Nachdem mit dem Haus auf der Huai Hai Road 527 ein geeigneter Standort gefunden war, begannen die Arbeiten am und im Gebäude. Gleichzeitig fanden im Hauptquartier Schulungen für angehende Mitarbeiter statt, und hier wurde das neue Warenwirtschaftssytem getestet. Für die Bestückung der Regale und das Einarbeiten der chinesischen Kollegen wollte man auf erfahrene Leute zurückgreifen. Am 15. August 2010 landete daher ein internationales Team in Shanghai, bestehend aus Deutschen, Niederländern, Belgiern und Schweizern, um dem ersten Media Markt auf chinesischem Boden ein Gesicht zu geben und ihn zu eröffnen. Ich war einer davon, das heißt Informationen sind aus erster Hand. Allerdings möchte ich gleich zu Anfang eines klarstellen: ich spreche hier nicht im Namen oder im Auftrag für das Unternehmen Media Markt, sondern als Privatperson.

Als einer der European Coaches hatte ich die Aufgabe und Ehre, die TV-Abteilung aufzubauen und den chinesischen Kollegen, die in dieser Abteilung arbeiten sollten, die Konzernphilosophie beizubringen. Das war eine echte Herausforderung, denn nur wenige von ihnen sprachen englisch fließend und so mussten wir uns mit Hilfe derer mit den anderen Mitarbeitern verständigen. Zu unserer Überraschung sprach eine Handvoll unserer chinesischen Kollegen sogar deutsch.

Bei einem Rundgang durch das Gebäude sahen wir, daß reichlich Material zum Aufbau der Regale eingetroffen war.

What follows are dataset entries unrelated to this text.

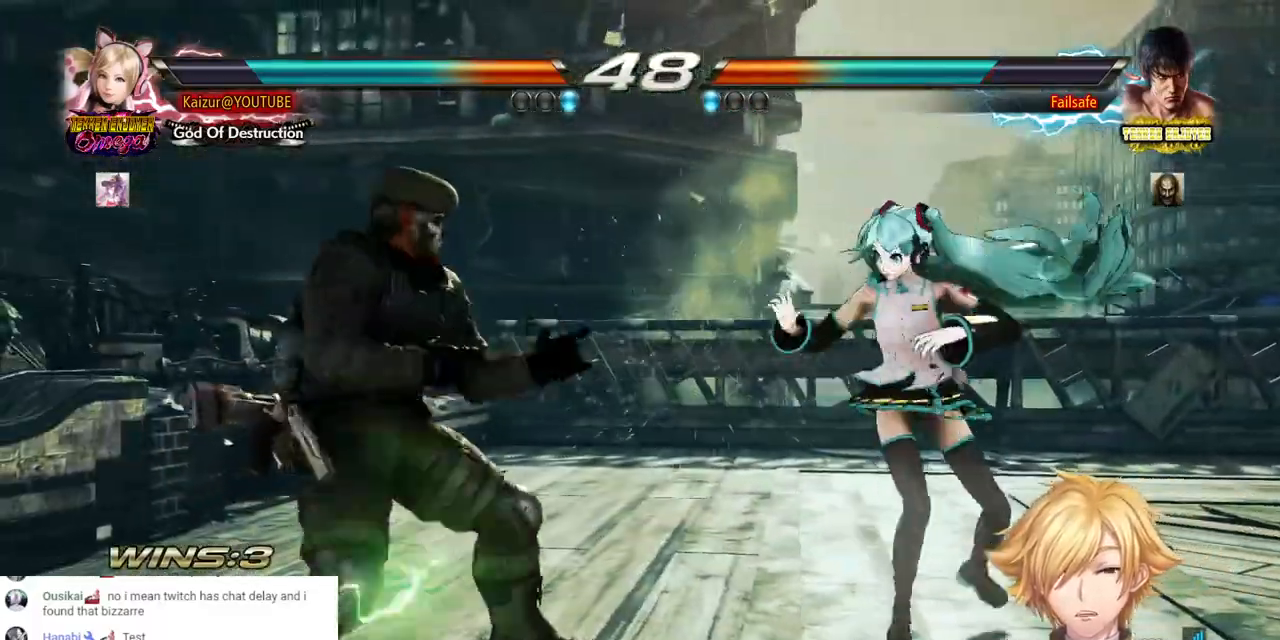
{"dt_ms": 1000, "buttons": [], "left_stick": "center", "right_stick": "center", "events": [[33, "R2", "down"], [217, "R2", "up"], [333, "DPAD_LEFT", "up"], [800, "DPAD_RIGHT", "down"], [967, "DPAD_RIGHT", "up"]]}
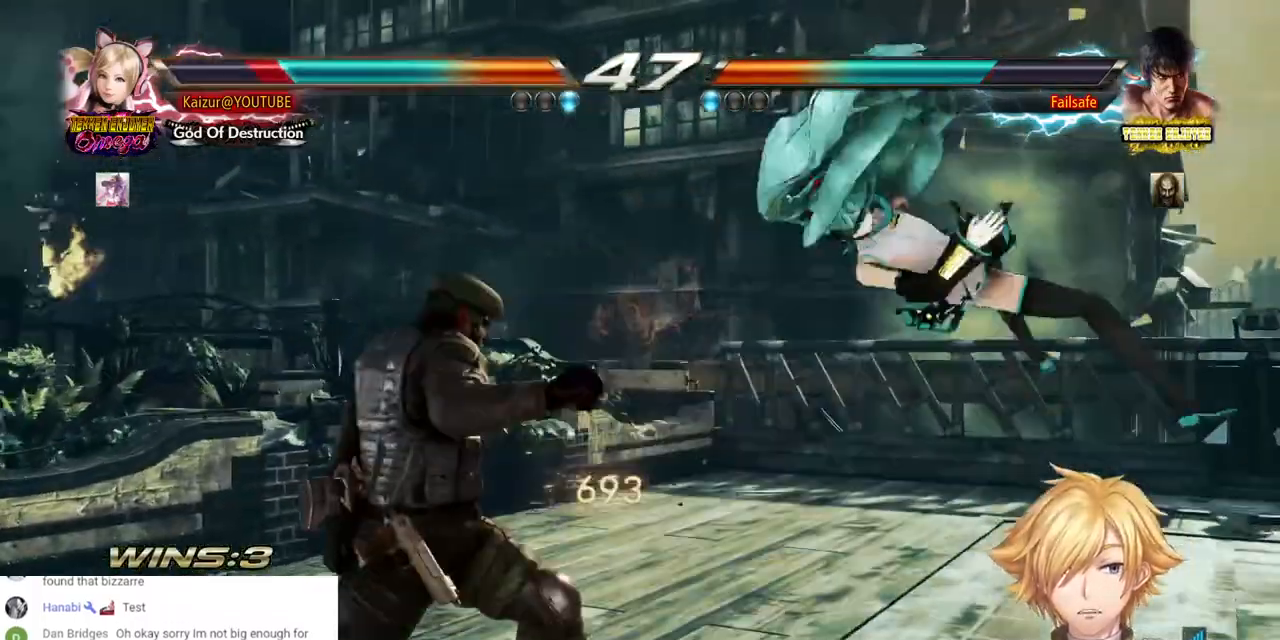
{"dt_ms": 500, "buttons": ["CROSS", "DPAD_RIGHT"], "left_stick": "center", "right_stick": "center", "events": [[17, "DPAD_RIGHT", "down"], [167, "CROSS", "down"], [283, "CROSS", "up"], [333, "CROSS", "down"], [433, "CROSS", "up"], [483, "CROSS", "down"]]}
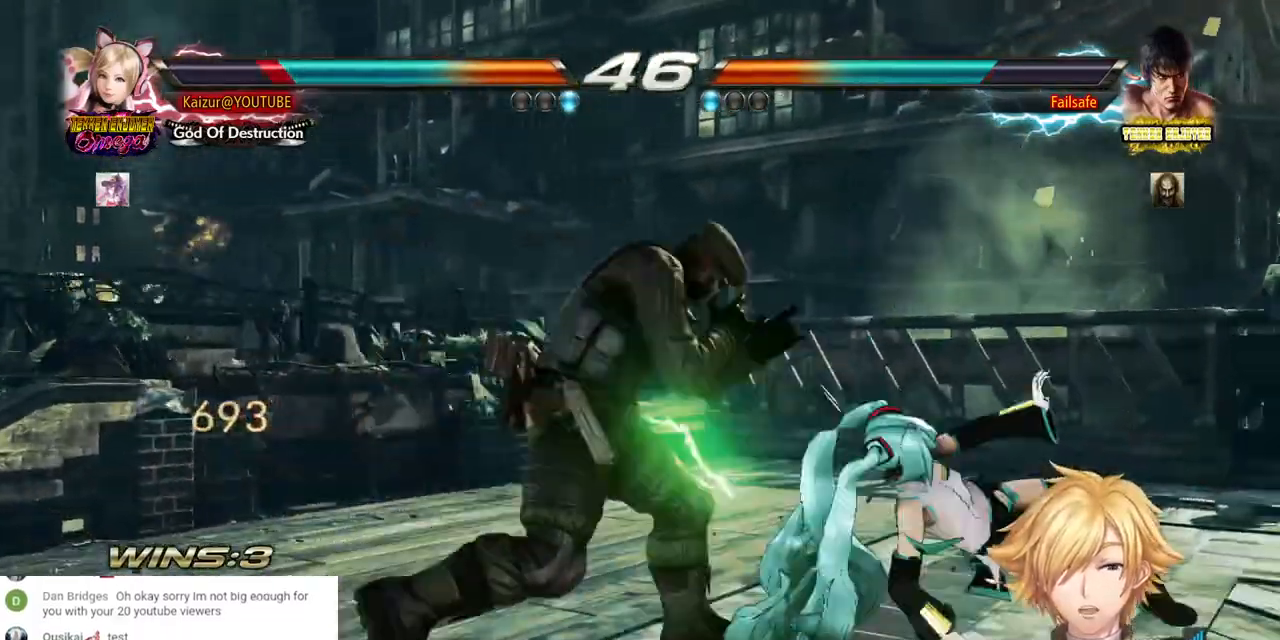
{"dt_ms": 500, "buttons": ["DPAD_RIGHT"], "left_stick": "center", "right_stick": "center", "events": [[133, "CROSS", "up"], [267, "DPAD_RIGHT", "up"], [333, "DPAD_RIGHT", "down"]]}
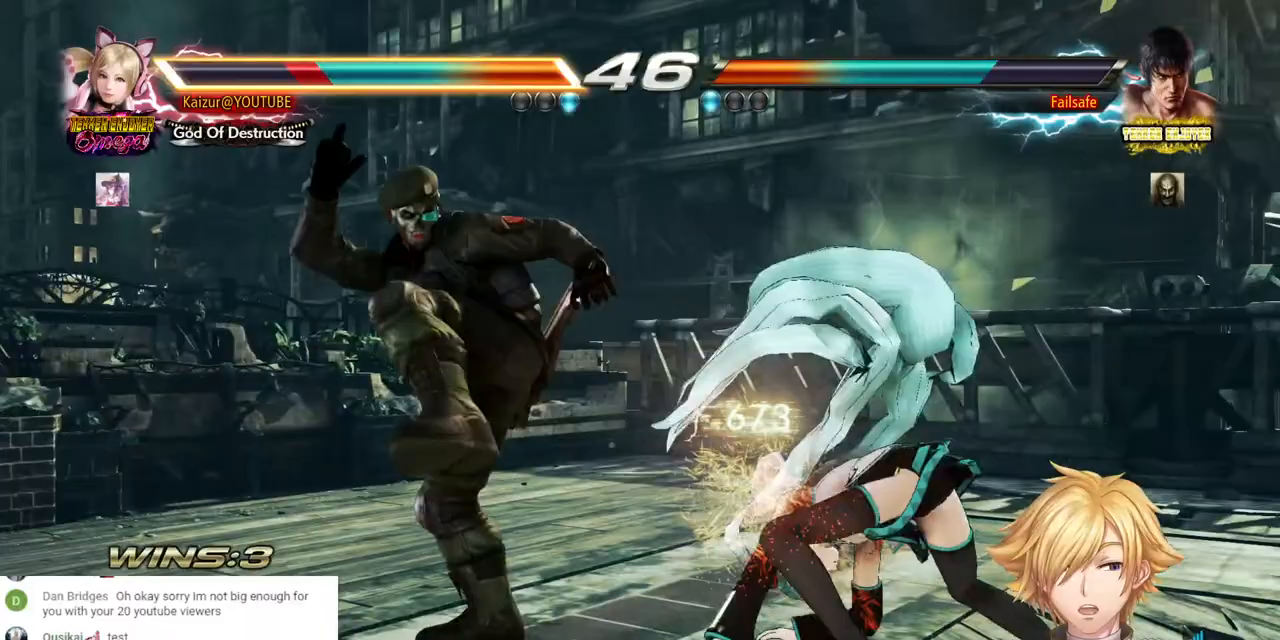
{"dt_ms": 500, "buttons": [], "left_stick": "center", "right_stick": "center", "events": [[67, "DPAD_RIGHT", "up"], [250, "DPAD_RIGHT", "down"], [317, "DPAD_RIGHT", "up"], [400, "DPAD_RIGHT", "down"], [483, "DPAD_RIGHT", "up"]]}
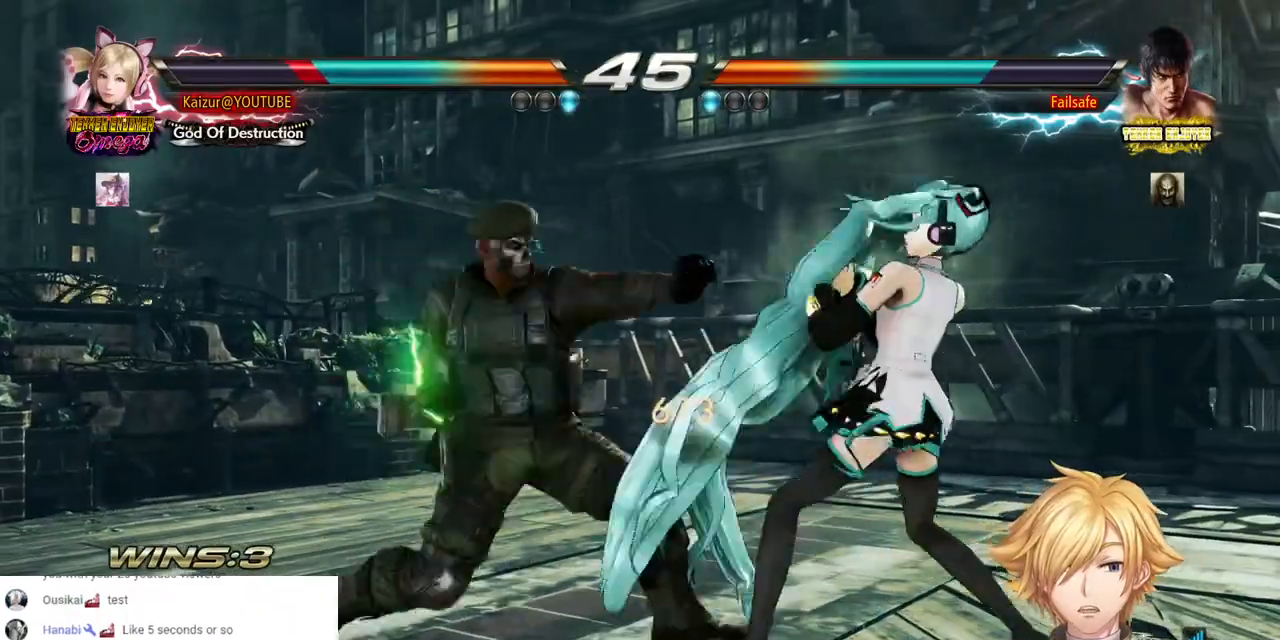
{"dt_ms": 500, "buttons": ["DPAD_DOWN", "DPAD_LEFT"], "left_stick": "center", "right_stick": "center", "events": [[33, "DPAD_RIGHT", "down"], [333, "DPAD_RIGHT", "up"], [417, "DPAD_DOWN", "down"], [467, "DPAD_LEFT", "down"]]}
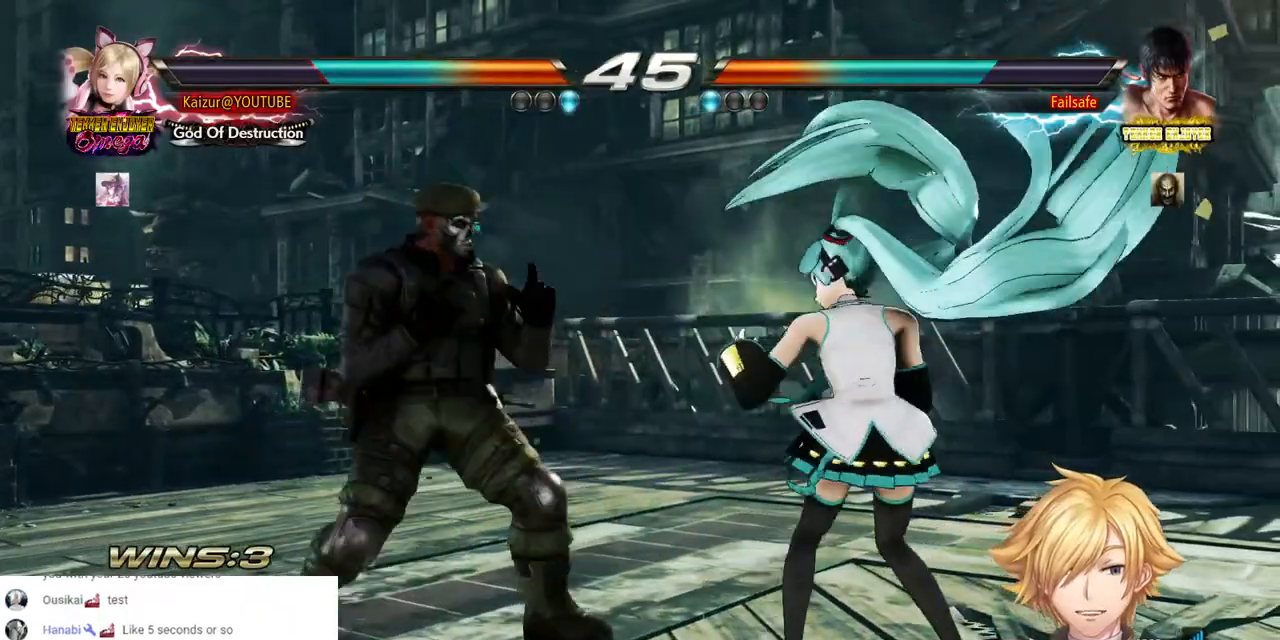
{"dt_ms": 500, "buttons": ["SQUARE", "DPAD_DOWN", "DPAD_LEFT"], "left_stick": "center", "right_stick": "center", "events": [[117, "SQUARE", "down"], [233, "SQUARE", "up"], [300, "SQUARE", "down"], [383, "SQUARE", "up"], [433, "SQUARE", "down"]]}
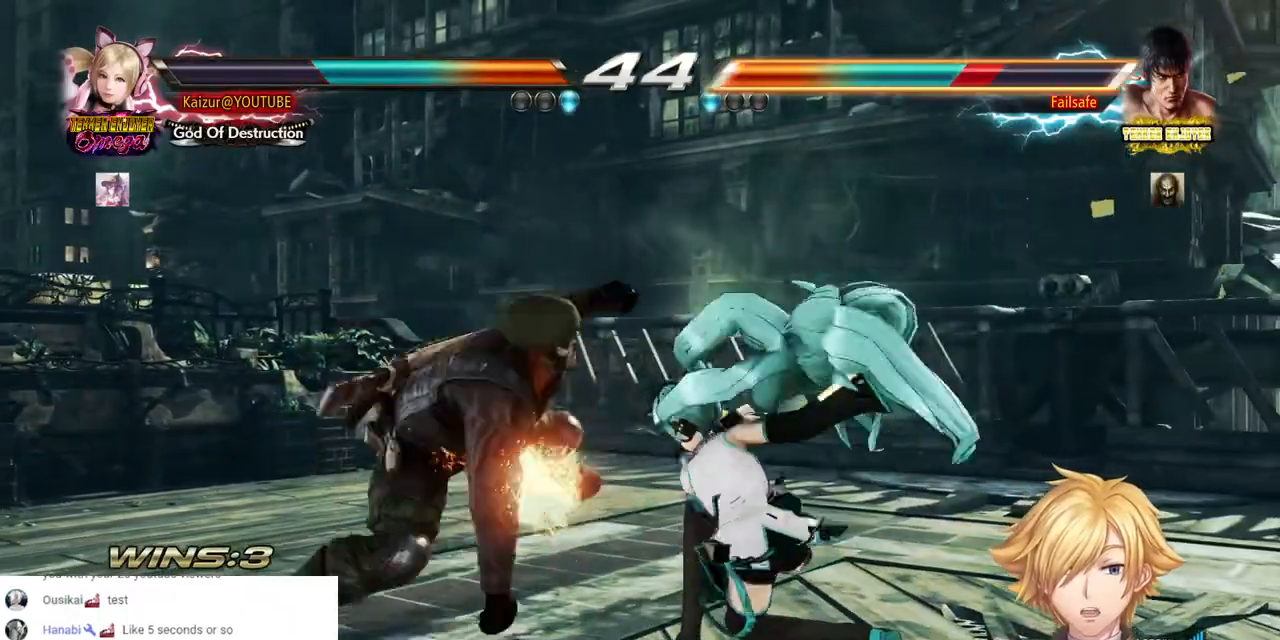
{"dt_ms": 500, "buttons": ["CROSS", "DPAD_DOWN", "DPAD_LEFT"], "left_stick": "center", "right_stick": "center", "events": [[67, "SQUARE", "up"], [83, "DPAD_LEFT", "up"], [100, "DPAD_DOWN", "up"], [417, "DPAD_DOWN", "down"], [417, "DPAD_LEFT", "down"], [450, "CROSS", "down"]]}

Damit hatten wir Coaches allerdings anfangs nicht viel zu tun, da das Team der Ladenbauer, das schon länger da war und unter extremen Umständen hervorragende Arbeit geleistet hatte, zuständig war für den Aufbau der Regale in den einzelnen Abteilungen. Diese befanden sich verteilt auf fünf Etagen, eine weitere Etage wurde als Lagerraum für Material und später für Ware benutzt.

Der erste Anblick war ernüchternd. Wir standen vor einem Haus, das zwanzig Jahre alt und in keinem guten Zustand war. Im Treppenhaus blätterte die Farbe ab, Fenster mussten erneuert werden, es war feucht. Es war eine einzige Baustelle. Nichts ließ vermuten, daß hier einmal der zu diesem Zeitpunkt zweitgrößte Media Markt der Welt mit 9.500 Quadratmetern Fläche entstehen sollte.

Das Gebäude, das in den höheren Etagen ein Restaurant und eine Bar beherbergt, verfügt über eine Klimaanlage, die aber in den Etagen des Marktes noch nicht funktionierte. Das erschwerte jegliche Arbeit zusätzlich. Bei der Landung in Shanghai hatte das Thermometer 39° Celsius angezeigt, eine Temperatur, die jeden normalen Europäer stark belastet. Es wurde äußerst wichtig, viel zu trinken und zwar nicht nur im Gebäude, sondern natürlich auch außerhalb. Das Wasser spritzte förmlich aus allen Poren, selbst wenn man nichts machte. Die Ladenbauer hatten es dabei sogar schwerer gehabt, da die Temperatur in den ersten Tagen noch höher war. Man spricht hier von 45° Celsius.

Am ersten Abend trafen wir uns auf der Huai Hai Road vor dem Markt. Ein Dinner war vorbereitet worden im Restaurant in der 7. Etage des Gebäudes, wo wir auf die ersten Geschäftsführer der neu zu entstehenden Märkte trafen.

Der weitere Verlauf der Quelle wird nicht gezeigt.